__Work to complete__:
All lines after the one containing "notebook: none [1020,759,1149,796]", together with that line itself, should be written out exactly, down to the last line of the entries below.

__Saved data entries__:
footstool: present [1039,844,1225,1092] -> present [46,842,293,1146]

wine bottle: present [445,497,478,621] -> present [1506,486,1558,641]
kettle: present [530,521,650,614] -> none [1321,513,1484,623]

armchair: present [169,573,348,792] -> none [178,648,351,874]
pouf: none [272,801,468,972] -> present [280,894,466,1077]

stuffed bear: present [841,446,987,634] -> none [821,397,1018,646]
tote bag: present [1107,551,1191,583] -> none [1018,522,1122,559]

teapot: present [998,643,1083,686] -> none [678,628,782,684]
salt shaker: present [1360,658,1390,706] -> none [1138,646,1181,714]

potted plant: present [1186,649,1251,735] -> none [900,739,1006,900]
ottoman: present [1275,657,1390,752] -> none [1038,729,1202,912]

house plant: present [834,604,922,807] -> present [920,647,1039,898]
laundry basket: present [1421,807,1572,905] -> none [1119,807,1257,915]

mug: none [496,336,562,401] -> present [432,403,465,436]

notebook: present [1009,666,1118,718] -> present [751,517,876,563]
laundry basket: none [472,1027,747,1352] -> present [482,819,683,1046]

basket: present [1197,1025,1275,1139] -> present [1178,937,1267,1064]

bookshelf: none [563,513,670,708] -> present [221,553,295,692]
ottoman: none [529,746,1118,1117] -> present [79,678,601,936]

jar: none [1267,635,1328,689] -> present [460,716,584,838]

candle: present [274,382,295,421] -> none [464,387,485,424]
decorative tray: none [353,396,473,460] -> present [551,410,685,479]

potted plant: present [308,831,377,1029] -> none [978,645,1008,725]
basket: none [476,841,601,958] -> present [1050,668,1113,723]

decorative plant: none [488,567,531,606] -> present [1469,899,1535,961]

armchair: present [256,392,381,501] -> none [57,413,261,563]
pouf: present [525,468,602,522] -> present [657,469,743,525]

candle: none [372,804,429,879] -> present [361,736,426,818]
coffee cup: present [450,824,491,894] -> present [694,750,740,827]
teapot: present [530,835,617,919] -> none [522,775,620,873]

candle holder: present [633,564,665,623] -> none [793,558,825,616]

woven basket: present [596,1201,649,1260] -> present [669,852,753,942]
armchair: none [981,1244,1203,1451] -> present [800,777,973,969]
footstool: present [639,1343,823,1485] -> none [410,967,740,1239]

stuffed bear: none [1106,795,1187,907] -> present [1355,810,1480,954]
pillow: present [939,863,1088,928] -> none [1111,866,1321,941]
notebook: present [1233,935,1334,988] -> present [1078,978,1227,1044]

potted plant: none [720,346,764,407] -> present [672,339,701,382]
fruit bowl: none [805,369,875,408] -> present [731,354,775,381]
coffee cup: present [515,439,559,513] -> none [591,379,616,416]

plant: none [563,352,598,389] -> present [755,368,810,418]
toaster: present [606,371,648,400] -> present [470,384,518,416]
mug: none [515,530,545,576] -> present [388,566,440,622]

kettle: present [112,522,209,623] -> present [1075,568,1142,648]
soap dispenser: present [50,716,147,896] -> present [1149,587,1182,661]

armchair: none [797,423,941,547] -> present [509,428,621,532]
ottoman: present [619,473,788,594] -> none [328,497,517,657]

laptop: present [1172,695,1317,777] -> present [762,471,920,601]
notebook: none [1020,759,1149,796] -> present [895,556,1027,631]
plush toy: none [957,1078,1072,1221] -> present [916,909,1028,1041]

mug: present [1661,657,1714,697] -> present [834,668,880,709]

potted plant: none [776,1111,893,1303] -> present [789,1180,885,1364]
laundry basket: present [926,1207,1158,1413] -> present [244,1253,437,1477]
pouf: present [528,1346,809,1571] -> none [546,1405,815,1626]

__Result of this exercise__:
notebook: none [1020,759,1149,796] -> present [895,556,1027,631]
plush toy: none [957,1078,1072,1221] -> present [916,909,1028,1041]

mug: present [1661,657,1714,697] -> present [834,668,880,709]

potted plant: none [776,1111,893,1303] -> present [789,1180,885,1364]
laundry basket: present [926,1207,1158,1413] -> present [244,1253,437,1477]
pouf: present [528,1346,809,1571] -> none [546,1405,815,1626]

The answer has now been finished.